Entrevista - Maria Augusta Moura


A aposentadoria repentina, em 2002, aos 57 anos, deixou a AFRF Maria Augusta Moura em depressão e em busca de um sentido para a vida. Vítima de diabetes tipo 1, ela se aposentou com retinopatia diabética, ou melhor, “foi aposentada” depois de 22 anos dedicados à carreira. A colega, que tem grande parte da visão comprometida, mudou-se de Salvador para Brasília, há três anos, e dedica-se agora às artes plásticas.
“A gente tem que se preparar para aposentar, mas eu não tive tempo”, lembra. Foi numa licença de seis meses, antes da aposentadoria, que fez os primeiros desenhos. Há um ano, sua produção artística está concentrada na criação de quadros de mandalas, o que exige muita disciplina e estudo.
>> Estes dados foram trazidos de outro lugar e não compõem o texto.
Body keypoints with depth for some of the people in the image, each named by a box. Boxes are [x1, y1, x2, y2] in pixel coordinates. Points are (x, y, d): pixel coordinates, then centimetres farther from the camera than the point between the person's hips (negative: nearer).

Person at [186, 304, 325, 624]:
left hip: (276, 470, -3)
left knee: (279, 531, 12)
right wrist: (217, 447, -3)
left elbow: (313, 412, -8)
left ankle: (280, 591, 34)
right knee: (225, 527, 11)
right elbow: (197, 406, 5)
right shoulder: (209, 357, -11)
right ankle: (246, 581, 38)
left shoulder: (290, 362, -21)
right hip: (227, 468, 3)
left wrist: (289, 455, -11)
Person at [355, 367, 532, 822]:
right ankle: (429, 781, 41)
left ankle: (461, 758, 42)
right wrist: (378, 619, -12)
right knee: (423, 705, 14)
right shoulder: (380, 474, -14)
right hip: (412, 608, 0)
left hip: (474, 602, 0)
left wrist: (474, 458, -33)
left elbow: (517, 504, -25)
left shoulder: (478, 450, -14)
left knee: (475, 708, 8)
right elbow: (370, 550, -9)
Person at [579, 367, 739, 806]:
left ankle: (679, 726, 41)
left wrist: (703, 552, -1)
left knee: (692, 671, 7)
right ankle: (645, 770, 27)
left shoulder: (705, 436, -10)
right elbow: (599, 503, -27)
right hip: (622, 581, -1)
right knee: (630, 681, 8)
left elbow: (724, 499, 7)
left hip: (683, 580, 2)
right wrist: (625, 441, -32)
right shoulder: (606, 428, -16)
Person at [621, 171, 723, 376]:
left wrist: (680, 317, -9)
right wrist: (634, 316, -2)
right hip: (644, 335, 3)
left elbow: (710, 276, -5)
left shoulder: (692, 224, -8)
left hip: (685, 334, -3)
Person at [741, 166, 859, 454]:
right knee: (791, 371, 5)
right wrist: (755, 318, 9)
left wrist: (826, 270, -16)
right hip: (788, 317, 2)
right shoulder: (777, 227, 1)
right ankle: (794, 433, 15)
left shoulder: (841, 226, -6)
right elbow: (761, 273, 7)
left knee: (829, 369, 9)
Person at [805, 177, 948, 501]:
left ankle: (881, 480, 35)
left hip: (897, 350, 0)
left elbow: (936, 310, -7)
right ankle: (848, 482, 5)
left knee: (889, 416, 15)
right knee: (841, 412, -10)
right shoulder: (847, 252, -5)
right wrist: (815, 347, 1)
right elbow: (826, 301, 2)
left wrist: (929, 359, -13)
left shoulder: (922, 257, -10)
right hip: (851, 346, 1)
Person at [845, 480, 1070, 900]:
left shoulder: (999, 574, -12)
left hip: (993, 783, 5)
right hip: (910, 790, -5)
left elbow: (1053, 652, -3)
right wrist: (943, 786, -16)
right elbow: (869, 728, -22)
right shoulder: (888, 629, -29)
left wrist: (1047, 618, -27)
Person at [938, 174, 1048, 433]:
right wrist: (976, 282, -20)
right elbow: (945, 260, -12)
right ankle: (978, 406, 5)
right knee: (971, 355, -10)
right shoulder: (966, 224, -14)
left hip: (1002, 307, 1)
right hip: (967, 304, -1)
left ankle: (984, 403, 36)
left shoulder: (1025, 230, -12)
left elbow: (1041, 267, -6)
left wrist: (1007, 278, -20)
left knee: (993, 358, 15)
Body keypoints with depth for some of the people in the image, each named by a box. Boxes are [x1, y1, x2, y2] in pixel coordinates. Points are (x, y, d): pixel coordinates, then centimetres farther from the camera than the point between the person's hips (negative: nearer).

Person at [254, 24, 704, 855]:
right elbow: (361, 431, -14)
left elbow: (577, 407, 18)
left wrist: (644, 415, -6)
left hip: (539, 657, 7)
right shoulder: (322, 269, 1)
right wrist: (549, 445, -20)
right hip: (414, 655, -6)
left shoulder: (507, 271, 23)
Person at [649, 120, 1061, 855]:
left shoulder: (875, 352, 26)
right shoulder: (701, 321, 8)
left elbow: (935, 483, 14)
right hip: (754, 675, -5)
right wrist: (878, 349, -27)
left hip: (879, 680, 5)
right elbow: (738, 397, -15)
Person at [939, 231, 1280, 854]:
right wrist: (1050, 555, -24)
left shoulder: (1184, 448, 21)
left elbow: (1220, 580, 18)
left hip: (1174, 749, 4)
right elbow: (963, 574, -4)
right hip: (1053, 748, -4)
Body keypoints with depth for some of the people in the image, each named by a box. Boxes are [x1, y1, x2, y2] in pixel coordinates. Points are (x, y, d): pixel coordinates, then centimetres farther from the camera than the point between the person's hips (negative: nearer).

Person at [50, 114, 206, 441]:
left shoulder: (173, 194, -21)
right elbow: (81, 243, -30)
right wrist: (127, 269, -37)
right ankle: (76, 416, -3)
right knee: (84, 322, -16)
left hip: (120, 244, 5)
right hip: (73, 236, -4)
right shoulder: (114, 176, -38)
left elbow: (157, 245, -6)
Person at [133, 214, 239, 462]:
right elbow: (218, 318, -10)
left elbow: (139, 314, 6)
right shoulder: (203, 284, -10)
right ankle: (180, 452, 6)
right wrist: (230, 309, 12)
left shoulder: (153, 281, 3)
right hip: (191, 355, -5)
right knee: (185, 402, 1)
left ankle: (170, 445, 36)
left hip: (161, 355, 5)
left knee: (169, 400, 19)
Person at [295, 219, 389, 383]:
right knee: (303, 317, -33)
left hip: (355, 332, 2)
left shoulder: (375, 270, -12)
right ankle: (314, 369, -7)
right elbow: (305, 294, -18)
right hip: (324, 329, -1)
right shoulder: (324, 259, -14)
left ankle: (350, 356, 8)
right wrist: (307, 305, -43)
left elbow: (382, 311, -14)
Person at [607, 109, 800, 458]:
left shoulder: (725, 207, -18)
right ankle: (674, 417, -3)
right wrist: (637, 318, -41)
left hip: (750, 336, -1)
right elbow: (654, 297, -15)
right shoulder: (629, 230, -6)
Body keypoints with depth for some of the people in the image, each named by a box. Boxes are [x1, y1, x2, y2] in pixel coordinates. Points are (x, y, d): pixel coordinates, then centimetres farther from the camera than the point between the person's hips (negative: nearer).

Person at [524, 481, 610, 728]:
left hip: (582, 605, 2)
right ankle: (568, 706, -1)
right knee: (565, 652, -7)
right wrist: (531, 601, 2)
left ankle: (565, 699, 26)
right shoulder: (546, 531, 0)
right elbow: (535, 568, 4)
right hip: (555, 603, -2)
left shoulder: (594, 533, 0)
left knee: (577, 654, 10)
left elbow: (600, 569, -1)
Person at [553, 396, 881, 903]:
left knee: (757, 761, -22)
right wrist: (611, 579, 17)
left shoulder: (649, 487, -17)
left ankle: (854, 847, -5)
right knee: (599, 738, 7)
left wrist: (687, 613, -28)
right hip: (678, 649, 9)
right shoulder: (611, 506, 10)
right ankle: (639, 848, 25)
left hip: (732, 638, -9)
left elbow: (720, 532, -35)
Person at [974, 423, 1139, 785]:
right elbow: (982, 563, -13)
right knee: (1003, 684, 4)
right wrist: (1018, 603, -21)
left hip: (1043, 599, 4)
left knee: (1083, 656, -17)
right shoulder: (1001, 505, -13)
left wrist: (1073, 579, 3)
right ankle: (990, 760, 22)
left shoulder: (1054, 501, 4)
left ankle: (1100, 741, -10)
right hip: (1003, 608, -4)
Logo após a aposentadoria por invalidez, atividades cotidianas se transformaram em verdadeiros transtornos. Cortava-se com faca, queimava-se no fogão. “As dificuldades me faziam recuar diante da vida que construíra como uma mulher forte e decidida que sempre fui”, disse.
Munida de uma lupa de esteticista, de um outro tipo de lupa e de óculos, ferramentas que permitiram que ela voltasse a ler e começasse a desenhar, ela deu a volta por cima. “Quando era moça, a primeira faculdade em que ingressei era a de belas artes, mas abandonei”, diz.
Carreira e justiça – Formada em ciências jurídicas e sociais, essa gaúcha, filha de um AFRF, cresceu mudando de cidade e passou grande parte da vida em São Paulo, onde se formou, casou e teve as duas filhas. Os últimos oito anos como AFRF foram na Corregedoria, o que a satisfazia plenamente.
“Sempre gostei de ser auditora, passei 13 anos na tributação, fazia muitos pareceres.” Quanto à Corregedoria disse: “Sempre acreditei neste órgão forte”. A colega é ainda autora de apostila sobre ética para o curso de treinamento dos AFRFs. O difícil, segundo ela, foi interromper esta rotina de uma só vez.